As Americans, or maybe simply as human beings, we have a complicated relationship with the notion of hope.
As defined, hope signifies cherishing a desire with anticipation, desiring with expectation of obtainment, and expecting with confidence. We associate hope with athletes and politicians, those who beat the odds, victorious in the end (or at least valorous in their attempts). We push hope aside to be more realistic, or we embrace it in a last-ditch effort to get what we want. Some religions seem to promote a kind of hope, while other philosophies eschew it altogether; self-help literature, too, goes both ways on hope: some articles tout the benefits of this feeling, while to other ways of thinking, it’s better to err on the side of pragmatism and likelihood. In the end, where hope is concerned, it seems we don’t really know if we’re coming or going.
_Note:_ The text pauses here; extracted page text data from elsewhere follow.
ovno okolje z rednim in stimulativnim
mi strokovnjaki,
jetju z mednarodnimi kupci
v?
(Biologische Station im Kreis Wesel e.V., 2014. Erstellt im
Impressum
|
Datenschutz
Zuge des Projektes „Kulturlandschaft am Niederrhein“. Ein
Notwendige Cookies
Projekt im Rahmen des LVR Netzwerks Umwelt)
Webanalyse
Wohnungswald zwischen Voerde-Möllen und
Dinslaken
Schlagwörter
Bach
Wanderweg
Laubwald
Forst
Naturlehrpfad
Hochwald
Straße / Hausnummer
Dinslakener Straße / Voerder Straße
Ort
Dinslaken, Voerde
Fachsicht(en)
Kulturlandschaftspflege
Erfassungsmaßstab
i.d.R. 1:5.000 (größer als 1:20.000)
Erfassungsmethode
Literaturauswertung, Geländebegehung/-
And nowhere is the push and pull of hope more apparent than in the throes of house hunting. Truly, there’s no better way to get to know yourself than to see how you react to looking for a new home.
I was reminded of this a few weeks ago, after holding an open house in St. Louis Park. A beautifully-maintained story-and-a-half, the home had been listed in the MLS on a Thursday, and we received one offer, with another on the way within the first 48 hours on the market (lo, the benefits of pricing well!). We received another inquiry prior to the open house from an agent whose clients—newlyweds—were planning to walk through the home before deciding whether to make an offer. When I arrived at the home, the couple was waiting, along with eight others! They had brought friends and family along to see the house and assess its condition.
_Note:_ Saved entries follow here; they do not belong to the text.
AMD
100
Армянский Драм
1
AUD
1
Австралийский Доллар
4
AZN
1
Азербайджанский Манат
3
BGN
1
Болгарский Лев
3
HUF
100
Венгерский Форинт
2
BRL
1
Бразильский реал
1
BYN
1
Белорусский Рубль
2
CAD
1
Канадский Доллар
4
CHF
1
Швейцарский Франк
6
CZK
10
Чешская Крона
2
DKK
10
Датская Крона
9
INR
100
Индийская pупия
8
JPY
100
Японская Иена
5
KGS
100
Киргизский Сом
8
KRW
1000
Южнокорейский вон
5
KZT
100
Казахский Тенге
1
The group overwhelmingly gave the house a thumbs up, and several left after the first half hour. Others stayed longer, with the couple staying nearly the whole open house, along with a friend wise to all things electrical, kindly explaining things and answering the couple’s random questions along the way. Everyone left happy, and the couple was excited at the prospect of writing an offer.
I’ve thought about this in the weeks since the open house, because hope is integral to the home-buying process, for the most part (investor-buyers excluded). It’s an emotional decision, it’s a huge financial investment, it’s risky and it’s scary, and it’s wonderful and beautiful and you can’t help but want to find the perfect house with the best nooks and crannies and quirks and idiosyncrasies for all the stuff you want to do now and forever. You want your house to reflect all the best parts of you; you want cozy, or fun, or modern, or classic; you want your home to be what you want to become, in a way. You want to invite friends over for a glass of glogg by the fire on a cold winter’s night (everyone wants that, right?). In short, we can’t help but hope.
So, even though I am my father’s daughter and a grumpy, old realist from time to time, I realize hope is perhaps the defining emotion when it comes to buying a house, and, rather than cautioning against hoping altogether, maybe the answer is to hope in a more appropriate fashion—like perhaps waiting until after you’ve submitted an offer before showing the house to friends and family.